Not many, at the outset. Supposedly, box office revenue from the first week totaled $70 despite a glowing review in LA Weekly.

“Not dissimilar to David Lynch’s funicular emotionalism, Buñuel’s epistemological sight gags, Godard’s formalistic intrusions or the conceptual hysteria of something like Andrzej Zulawski’s Possession,” the review read. “It’s as if somehow, miraculously, our own present-day Ed Wood suddenly walked among us.”

But a few enterprising theatergoers had fallen under the magnetic pull of Dangerous Men, including Cinefile Video partner Hadrian Belove. In the week of the film’s release, Belove traveled to a neighborhood fourplex to watch it three separate times. He continued to sing its praise for years, including as he co-founded the Los Angeles theater The Cinefamily, which quickly became one of the country’s most revered destinations for film lovers.

“Seeing ‘Dangerous Men’ on its first, fly-by-night, fractional release I thought maybe it was some insane hoax, a prank played on the tiniest of audiences,” recalls Belove. “From its first explosive title card to catchy-kitsch simple-synth music to John S. Rad’s too-perfect name, it seemed too wild, too weird, too good to be true. Once it disappeared back into the ether, those few of us who’d seen it were stricken with an obsession to see it again, and failing that, it became some kind of campfire legend that we could recount to each other, savoring every perverse and insane detail of its blissful madness.”

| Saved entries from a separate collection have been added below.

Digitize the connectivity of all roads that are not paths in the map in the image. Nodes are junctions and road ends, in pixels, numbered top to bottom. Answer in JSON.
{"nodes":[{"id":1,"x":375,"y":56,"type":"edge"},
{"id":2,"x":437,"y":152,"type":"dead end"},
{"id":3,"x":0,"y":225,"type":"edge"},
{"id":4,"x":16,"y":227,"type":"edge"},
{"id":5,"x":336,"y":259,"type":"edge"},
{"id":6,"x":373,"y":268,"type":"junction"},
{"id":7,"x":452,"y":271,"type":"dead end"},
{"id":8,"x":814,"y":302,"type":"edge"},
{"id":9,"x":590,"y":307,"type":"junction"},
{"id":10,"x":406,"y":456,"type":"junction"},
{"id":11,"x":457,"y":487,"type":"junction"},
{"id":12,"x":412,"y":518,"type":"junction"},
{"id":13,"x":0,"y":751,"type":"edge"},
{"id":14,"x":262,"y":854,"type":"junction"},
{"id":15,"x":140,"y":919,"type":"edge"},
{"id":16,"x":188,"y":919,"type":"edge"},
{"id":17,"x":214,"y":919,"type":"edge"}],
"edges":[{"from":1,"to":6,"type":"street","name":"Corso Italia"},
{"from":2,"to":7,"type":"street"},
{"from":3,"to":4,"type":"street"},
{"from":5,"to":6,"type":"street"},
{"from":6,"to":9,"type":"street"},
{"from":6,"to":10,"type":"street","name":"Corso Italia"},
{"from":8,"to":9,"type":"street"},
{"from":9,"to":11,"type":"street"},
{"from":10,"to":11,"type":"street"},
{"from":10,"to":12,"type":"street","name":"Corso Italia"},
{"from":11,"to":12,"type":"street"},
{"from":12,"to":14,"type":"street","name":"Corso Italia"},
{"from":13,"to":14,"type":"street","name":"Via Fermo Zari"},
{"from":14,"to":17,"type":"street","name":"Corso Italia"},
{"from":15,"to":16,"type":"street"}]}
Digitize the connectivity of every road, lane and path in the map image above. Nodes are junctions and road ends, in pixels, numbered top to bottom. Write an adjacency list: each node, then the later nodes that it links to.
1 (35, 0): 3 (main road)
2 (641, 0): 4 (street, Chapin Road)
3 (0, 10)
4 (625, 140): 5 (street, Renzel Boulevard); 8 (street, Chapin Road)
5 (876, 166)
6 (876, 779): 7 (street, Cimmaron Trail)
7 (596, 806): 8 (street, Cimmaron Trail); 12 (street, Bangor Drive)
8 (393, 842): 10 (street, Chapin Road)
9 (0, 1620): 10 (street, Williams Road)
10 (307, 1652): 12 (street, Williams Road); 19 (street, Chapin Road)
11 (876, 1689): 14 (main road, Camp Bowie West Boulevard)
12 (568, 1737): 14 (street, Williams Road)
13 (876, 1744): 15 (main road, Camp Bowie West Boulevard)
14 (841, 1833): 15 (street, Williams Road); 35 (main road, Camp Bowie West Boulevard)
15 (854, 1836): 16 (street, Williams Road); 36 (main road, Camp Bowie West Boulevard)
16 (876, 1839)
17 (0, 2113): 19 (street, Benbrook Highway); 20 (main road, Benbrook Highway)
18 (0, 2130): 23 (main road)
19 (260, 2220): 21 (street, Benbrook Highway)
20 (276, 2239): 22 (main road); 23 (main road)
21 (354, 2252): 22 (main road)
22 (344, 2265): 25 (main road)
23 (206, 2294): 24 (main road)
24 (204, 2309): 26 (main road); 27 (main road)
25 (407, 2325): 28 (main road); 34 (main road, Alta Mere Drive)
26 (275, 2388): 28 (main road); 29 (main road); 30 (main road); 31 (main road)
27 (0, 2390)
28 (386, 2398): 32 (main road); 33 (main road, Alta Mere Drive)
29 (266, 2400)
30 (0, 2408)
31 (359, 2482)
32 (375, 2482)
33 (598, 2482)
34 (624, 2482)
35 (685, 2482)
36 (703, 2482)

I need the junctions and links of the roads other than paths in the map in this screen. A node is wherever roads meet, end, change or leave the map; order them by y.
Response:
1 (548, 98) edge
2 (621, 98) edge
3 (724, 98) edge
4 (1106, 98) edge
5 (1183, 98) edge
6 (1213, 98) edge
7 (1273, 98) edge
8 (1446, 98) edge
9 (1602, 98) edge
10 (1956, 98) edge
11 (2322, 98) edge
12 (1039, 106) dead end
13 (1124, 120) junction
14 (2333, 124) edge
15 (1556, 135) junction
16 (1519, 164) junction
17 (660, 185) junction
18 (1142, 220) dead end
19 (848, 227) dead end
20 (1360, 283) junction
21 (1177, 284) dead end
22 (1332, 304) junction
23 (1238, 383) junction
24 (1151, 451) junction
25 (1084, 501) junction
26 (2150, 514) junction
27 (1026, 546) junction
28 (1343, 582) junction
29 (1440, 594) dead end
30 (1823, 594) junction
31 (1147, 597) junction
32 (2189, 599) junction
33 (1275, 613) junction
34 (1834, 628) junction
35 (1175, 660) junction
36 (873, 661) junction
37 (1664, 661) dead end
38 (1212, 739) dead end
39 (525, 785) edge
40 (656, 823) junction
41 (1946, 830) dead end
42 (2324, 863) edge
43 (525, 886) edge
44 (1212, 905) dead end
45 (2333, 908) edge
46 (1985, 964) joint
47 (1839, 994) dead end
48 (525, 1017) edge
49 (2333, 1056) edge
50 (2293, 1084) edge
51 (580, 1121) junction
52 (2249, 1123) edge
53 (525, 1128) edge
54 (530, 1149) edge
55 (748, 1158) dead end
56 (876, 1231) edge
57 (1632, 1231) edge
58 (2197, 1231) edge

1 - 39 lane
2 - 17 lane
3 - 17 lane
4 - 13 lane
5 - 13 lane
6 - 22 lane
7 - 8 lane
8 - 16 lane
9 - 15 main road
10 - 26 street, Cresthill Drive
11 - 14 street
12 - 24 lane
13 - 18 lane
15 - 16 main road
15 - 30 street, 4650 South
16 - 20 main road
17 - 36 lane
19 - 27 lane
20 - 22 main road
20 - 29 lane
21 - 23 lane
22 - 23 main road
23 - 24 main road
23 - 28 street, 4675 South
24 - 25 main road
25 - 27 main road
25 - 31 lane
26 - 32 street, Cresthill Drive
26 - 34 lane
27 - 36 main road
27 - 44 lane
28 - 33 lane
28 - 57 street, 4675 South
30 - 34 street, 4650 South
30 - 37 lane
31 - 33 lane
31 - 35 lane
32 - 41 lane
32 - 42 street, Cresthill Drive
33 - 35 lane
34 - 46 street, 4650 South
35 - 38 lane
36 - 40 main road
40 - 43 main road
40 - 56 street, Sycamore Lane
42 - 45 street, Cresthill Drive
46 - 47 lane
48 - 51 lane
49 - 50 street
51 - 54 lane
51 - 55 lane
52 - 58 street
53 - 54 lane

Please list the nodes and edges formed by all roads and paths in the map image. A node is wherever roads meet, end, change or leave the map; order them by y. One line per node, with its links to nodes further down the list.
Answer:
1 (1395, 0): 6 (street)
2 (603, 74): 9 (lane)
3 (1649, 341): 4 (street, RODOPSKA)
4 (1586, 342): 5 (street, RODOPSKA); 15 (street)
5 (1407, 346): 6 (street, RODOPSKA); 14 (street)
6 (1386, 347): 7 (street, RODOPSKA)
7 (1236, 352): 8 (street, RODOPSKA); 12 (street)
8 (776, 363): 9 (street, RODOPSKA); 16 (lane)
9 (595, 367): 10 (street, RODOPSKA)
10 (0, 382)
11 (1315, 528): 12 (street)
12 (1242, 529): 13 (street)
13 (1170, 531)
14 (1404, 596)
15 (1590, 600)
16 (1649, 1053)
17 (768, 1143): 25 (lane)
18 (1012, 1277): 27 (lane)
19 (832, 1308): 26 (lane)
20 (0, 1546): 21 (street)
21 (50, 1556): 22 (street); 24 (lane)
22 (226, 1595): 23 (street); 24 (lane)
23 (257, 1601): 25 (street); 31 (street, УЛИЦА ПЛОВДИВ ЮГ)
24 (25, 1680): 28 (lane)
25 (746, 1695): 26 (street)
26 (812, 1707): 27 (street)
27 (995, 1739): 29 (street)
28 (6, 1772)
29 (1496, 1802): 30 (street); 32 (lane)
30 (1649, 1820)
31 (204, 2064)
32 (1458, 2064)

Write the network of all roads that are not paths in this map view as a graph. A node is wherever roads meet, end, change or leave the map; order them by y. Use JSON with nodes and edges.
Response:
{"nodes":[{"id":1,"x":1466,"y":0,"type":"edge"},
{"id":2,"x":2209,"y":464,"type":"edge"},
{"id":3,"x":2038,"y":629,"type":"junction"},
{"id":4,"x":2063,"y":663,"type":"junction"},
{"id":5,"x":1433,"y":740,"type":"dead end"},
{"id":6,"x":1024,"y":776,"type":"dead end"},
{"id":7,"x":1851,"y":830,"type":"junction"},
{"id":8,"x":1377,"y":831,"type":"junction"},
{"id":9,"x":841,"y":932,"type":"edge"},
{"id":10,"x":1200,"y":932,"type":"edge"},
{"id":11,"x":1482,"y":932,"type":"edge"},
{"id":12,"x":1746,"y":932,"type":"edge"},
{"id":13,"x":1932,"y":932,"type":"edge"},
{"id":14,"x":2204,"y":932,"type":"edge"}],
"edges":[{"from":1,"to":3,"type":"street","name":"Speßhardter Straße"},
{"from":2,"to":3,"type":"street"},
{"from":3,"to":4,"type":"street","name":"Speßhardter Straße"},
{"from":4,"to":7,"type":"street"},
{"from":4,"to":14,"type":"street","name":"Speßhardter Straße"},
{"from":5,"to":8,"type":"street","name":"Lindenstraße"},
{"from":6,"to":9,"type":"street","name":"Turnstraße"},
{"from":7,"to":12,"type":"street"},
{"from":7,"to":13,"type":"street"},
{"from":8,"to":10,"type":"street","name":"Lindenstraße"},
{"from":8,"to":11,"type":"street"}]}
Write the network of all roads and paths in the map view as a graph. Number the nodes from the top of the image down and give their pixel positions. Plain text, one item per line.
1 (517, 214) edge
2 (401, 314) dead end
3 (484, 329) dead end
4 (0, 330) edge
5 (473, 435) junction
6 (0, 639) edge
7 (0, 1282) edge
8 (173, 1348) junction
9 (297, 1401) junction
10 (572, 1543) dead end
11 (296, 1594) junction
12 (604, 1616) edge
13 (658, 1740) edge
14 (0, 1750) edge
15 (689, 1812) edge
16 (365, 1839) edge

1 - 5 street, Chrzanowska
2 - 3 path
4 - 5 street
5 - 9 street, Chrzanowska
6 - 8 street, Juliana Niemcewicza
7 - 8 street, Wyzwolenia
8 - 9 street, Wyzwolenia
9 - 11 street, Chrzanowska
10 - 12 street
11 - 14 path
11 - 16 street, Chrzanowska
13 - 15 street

Sadly, John Rad passed away in 2007. But by that time, Belove and others had made their appreciation of his work known. Later, Dangerous Men played at The Cinefamily, annihilating the crowd and planting the seed of genuine obsession in everyone who experienced it. Among them were Drafthouse Films, the Alamo Drafthouse programming team and the writers from Bleeding Skull, who themselves became infatuated with Rad’s singular expression of street violence and creative daring. After years of tracking down rights and elements, Rad’s daughter Samira agreed to work with Drafthouse Films to present her father’s incomparable feature to the world again for the first time.

“The Alamo Drafthouse has made many great contributions to the world of cinema,” says Belove, “But saving ‘;Dangerous Men’ may be the single most important thing they ever do.”

“It took us almost three and a half years of continuous begging, pleading and debasement before John Rad’s family agreed to license us the film,” said Drafthouse COO James Emanuel Shapiro. “It was well worth it! We are immensely proud that we’ve carved out our own niche of mind-shredding repertory releases and beyond thrilled to unleash what should very much be considered the Holy Grail of Holy F*cking Sh#t on audiences worldwide!” 

Dangerous Men will storm screens nationwide starting Friday, November 13th, and will hit multiple video on demand platforms in December. A home video release on Blu-ray, DVD and VHS is planned for early 2016.